地球上にこんなところがあるとは! チヴィタ・ディ・バニョレージョ(Civita di Bagnoregio)は、切り立った崖の上にちょこんとのっかった石造りの小さな村。
風雨によって崖の側面の浸食が進み、いずれはなくなってしまうので、チヴィタ・ディ・バニョレージョは「死にゆく村」と呼ばれています。
丘の上に村落が築かれるのはこの地方にはよくあります。約2500年前にできたチヴィタ・ディ・バニョレージョも、当初は丘の下から道をつたって登り着けたでしょう。しかし、今では隣の丘にあるバニョレージョ村から架かる約300mの橋が唯一のアクセス路です。
入口の門からまっすぐ道が走っていて、3分も歩けば村の端に着いてしまいます。これがチヴィタ・ディ・バニョレージョのメインストリート。
その中間に村の中心の広場があります。広場に面した教会は黄褐色で地味な感じがします。
メインストリートから横に小道を入って30~50mも歩くと、やはり村のはずれに達します。緑の丘が連なる、のどかな風景を見渡せます。
チヴィタ・ディ・バニョレージョの住人は10人程度とのことですが、家々はきれいに飾られています。
昼間は観光客がいるので、「死にゆく村」と言っても、廃れた感は全くありません。
ホテル/民宿が2軒あるので、宿泊して、観光客の去った朝夕の村を歩いてみると、また違った印象になるかもしれません。

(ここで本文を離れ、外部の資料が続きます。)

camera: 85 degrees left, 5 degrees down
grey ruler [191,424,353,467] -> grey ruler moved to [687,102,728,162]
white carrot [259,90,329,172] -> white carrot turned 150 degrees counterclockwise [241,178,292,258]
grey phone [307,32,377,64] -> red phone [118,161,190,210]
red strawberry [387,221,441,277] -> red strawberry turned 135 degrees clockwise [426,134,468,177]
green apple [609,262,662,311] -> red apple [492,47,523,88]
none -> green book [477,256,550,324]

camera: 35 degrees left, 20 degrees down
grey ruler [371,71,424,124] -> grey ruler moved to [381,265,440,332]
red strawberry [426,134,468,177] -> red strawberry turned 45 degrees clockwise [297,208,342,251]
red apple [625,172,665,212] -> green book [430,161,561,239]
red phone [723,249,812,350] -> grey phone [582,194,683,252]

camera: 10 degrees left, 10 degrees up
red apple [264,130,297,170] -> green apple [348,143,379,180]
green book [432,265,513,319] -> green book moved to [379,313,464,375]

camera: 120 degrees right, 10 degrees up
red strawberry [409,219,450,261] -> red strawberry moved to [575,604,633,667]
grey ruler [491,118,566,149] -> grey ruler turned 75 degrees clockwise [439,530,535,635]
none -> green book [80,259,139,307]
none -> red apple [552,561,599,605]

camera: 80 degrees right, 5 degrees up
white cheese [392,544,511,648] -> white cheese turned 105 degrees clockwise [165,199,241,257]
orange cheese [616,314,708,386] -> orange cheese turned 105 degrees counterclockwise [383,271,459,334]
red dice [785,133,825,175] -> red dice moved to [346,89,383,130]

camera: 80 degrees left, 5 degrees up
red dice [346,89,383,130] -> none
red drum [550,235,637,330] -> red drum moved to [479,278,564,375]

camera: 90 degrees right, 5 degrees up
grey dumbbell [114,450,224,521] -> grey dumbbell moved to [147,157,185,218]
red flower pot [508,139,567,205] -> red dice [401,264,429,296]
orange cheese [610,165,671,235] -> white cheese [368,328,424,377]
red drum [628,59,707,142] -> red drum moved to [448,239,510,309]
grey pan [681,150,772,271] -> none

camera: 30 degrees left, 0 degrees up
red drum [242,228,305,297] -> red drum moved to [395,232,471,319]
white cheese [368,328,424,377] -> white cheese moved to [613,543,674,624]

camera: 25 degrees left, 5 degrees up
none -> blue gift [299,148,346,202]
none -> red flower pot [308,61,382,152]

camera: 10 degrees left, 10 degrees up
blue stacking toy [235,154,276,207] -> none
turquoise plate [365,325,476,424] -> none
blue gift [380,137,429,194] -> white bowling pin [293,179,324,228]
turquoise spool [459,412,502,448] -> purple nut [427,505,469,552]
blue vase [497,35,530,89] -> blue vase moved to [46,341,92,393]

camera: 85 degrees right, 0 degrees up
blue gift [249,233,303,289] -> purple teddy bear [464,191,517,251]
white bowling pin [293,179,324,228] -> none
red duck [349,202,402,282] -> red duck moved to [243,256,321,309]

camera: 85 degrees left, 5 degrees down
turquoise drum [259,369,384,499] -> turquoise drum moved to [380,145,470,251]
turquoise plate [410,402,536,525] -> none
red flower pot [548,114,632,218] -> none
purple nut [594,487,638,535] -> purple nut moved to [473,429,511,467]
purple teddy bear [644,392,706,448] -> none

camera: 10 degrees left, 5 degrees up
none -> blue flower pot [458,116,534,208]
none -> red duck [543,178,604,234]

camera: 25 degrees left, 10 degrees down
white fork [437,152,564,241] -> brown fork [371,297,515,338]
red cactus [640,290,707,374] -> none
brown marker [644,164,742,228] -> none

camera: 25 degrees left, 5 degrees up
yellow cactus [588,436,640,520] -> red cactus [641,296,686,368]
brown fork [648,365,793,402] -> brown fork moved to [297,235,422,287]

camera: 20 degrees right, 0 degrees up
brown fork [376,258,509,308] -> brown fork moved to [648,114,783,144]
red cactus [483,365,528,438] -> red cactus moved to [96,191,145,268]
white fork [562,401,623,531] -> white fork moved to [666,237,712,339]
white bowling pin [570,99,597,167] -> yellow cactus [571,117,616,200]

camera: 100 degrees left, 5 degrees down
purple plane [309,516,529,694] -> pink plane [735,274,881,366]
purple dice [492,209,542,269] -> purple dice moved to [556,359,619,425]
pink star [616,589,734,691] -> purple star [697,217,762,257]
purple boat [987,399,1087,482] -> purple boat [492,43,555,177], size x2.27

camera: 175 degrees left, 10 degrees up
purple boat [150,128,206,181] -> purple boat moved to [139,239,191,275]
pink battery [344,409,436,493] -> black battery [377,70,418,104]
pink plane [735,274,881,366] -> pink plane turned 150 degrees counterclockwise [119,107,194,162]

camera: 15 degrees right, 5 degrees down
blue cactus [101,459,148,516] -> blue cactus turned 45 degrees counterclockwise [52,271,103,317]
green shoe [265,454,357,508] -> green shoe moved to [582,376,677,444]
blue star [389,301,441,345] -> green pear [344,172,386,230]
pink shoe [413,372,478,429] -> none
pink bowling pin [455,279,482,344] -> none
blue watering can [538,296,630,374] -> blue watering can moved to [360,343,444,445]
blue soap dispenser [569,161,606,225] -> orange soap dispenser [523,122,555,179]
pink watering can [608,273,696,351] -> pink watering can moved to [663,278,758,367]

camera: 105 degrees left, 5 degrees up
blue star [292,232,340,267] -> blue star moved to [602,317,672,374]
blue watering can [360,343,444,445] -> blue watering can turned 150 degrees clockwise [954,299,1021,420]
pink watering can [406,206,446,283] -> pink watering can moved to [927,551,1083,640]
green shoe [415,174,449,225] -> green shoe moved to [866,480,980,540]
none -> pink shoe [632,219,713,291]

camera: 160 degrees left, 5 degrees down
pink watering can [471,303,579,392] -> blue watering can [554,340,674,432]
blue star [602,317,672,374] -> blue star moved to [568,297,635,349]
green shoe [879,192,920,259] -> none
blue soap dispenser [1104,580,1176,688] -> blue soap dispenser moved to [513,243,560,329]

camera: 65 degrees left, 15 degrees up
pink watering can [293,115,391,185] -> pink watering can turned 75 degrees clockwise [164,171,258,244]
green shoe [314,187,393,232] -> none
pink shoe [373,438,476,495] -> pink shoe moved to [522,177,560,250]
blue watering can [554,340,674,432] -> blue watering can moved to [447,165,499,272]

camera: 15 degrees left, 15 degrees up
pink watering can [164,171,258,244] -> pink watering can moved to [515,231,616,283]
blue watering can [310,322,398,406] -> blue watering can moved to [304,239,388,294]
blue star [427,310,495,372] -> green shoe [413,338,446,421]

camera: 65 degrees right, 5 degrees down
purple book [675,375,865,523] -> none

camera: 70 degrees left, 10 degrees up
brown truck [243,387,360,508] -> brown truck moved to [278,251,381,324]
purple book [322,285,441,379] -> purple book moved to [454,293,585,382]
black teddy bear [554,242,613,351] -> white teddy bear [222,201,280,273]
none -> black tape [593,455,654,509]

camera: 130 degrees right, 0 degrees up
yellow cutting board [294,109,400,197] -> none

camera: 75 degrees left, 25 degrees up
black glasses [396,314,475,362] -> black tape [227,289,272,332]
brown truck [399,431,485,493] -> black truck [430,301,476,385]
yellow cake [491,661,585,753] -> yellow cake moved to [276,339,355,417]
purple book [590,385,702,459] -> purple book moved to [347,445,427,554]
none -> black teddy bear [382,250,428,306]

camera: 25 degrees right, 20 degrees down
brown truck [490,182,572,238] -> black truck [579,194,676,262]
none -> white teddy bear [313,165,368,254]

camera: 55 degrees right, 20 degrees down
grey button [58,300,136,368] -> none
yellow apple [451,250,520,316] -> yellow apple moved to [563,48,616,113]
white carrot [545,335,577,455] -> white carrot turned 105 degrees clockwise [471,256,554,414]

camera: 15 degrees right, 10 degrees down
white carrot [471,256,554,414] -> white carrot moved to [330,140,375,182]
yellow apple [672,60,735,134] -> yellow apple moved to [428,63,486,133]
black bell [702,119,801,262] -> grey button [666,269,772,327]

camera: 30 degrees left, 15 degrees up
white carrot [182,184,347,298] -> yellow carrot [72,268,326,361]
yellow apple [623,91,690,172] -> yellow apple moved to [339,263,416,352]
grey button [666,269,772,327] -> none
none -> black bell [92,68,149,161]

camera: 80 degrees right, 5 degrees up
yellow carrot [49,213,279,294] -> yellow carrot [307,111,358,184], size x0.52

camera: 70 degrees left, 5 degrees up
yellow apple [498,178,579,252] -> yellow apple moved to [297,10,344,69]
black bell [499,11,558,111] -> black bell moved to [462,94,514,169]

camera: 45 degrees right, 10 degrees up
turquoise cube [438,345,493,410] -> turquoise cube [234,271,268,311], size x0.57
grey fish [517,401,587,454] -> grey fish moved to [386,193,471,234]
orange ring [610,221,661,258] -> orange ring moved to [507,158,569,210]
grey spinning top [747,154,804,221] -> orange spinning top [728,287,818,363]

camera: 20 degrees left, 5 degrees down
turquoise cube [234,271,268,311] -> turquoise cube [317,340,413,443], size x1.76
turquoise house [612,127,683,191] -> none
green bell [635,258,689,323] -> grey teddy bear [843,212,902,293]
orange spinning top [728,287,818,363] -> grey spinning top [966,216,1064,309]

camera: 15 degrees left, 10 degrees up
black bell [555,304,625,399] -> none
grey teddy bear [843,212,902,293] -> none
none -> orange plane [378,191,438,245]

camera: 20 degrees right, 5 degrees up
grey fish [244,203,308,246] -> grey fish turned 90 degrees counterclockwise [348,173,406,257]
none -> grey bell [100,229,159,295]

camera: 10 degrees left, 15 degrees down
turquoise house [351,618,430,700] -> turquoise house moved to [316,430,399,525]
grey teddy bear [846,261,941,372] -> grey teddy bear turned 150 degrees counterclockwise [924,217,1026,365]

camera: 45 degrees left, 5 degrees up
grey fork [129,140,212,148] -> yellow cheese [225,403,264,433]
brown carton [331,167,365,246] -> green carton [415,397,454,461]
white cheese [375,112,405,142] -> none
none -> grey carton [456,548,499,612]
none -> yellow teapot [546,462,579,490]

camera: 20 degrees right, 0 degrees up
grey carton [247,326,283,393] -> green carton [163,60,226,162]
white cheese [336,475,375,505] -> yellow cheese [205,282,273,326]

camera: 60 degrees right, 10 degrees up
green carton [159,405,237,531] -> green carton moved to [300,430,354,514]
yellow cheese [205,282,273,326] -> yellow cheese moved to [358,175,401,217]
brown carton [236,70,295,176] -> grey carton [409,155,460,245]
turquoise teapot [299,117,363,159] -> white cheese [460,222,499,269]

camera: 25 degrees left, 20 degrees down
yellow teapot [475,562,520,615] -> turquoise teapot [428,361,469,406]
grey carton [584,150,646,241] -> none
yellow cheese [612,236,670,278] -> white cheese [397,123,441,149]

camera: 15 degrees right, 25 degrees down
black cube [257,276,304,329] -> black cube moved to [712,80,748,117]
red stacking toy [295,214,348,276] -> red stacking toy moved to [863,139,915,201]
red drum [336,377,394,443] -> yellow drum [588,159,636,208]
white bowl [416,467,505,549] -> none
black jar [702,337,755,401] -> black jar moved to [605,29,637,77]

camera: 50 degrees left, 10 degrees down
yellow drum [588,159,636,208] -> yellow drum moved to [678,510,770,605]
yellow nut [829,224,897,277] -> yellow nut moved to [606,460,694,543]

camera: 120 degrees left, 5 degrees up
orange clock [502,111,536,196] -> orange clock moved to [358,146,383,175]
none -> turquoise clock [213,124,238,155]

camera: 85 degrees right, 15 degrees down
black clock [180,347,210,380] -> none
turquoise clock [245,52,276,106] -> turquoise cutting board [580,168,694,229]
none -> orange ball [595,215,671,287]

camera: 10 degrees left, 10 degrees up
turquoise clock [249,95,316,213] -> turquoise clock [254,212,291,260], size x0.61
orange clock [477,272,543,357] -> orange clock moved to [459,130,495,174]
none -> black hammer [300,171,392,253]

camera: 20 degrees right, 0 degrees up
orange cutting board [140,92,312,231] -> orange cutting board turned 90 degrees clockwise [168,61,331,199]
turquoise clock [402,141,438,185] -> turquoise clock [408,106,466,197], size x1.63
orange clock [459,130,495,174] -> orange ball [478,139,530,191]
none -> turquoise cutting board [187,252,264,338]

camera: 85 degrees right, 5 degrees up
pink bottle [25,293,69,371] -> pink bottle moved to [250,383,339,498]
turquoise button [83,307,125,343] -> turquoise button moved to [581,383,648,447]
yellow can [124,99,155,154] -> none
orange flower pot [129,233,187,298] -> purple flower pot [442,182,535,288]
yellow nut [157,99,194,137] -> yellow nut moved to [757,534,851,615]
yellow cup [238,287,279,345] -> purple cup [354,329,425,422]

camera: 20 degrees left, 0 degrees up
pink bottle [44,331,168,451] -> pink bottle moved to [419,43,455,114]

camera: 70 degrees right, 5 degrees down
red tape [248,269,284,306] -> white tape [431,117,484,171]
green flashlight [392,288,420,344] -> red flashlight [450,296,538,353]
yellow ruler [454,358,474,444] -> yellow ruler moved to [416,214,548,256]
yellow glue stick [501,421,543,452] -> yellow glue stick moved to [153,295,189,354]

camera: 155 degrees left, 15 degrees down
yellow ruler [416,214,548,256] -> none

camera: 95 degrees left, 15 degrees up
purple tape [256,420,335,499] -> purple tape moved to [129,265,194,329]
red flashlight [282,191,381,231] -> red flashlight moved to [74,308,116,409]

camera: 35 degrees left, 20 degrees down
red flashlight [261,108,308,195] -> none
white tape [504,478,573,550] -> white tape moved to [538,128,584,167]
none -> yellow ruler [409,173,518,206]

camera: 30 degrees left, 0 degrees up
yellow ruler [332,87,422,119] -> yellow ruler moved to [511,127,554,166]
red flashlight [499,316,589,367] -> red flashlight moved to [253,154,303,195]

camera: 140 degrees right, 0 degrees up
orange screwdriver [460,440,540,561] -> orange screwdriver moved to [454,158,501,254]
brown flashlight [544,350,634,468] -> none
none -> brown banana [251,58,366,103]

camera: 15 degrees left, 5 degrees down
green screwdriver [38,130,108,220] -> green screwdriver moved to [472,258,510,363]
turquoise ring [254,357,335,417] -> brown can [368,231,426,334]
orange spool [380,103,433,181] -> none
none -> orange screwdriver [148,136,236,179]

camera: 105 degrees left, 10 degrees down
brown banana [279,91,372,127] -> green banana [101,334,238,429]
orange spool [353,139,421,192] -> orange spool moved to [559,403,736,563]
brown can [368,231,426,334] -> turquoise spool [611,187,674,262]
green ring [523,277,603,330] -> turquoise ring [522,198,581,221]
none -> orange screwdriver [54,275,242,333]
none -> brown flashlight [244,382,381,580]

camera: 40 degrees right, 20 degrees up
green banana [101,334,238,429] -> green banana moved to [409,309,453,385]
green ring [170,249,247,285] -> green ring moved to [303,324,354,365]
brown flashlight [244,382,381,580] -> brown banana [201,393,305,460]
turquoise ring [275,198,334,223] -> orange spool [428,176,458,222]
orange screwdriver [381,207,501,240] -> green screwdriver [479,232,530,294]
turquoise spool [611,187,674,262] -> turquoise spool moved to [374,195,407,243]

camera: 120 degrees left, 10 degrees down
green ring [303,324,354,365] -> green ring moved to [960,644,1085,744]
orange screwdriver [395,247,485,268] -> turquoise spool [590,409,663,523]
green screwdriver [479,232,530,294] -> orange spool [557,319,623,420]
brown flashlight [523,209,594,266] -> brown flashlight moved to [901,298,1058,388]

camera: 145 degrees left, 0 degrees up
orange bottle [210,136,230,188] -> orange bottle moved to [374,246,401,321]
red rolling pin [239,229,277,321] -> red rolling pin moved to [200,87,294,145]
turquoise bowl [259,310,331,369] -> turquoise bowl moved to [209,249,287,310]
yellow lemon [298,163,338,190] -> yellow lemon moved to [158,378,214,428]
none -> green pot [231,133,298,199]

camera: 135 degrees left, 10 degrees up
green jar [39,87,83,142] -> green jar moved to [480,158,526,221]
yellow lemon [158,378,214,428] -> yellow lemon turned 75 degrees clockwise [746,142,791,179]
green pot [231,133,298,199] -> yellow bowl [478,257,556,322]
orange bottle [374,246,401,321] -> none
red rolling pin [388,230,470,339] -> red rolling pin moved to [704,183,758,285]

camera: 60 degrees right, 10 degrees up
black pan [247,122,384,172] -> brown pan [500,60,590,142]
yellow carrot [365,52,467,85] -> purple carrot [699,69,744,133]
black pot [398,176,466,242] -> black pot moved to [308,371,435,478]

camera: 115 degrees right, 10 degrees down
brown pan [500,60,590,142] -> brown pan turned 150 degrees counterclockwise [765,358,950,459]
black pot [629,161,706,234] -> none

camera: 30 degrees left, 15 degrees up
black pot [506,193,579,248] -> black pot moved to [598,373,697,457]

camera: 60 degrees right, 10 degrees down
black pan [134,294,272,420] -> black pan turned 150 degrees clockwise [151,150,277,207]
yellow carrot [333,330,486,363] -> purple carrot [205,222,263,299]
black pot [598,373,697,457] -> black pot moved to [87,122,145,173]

石造りの建物をそのまま利用したレストラン。道に張り出したテラス席もあって、中世の風情を感じながら地元産のワインを味わってみてはいかがでしょうか。
☆チヴィタ・ディ・バニョレージョへの行き方
チヴィタ・ディ・バニョレージョはローマがあるラツィオ州とその北のウンブリア州の中間にあり、オルヴィエート(Orvieto)からバスでのアクセスになります。1日10本くらいあり、所要約1時間20分です。休日には本数が減ります。©2018 Google
オルヴィエートはローマとフィレンツエを結ぶ主要幹線上にあって、ローマからは直通列車で1時間3~30分(ほぼ1時間1本)。フィレンツェからは直通列車で2時間11分(2時間に1本)です。
ローマから列車で2時間15分のヴィテルボ(Viterbo)からバスもあります。1日約10本、所要約50分です。
バニョレージョのバス停からチヴィタへの入り口までは、ほぼ平坦な道を約1km歩きます。入口近くにはかなり広い駐車場もあります。ここで入場料3€(2017年10月時点)を払って橋を渡ります。
バニョレージョの村はイタリアのふつうのいなかの村で、宿泊施設が数軒あります。
チヴィタ・ディ・バニョレージョは現代から取り残された中世の世界。ローマを訪れたら、1日を割いて訪ねてみてはいかがでしょうか。一生忘れがたい思い出になりますよ。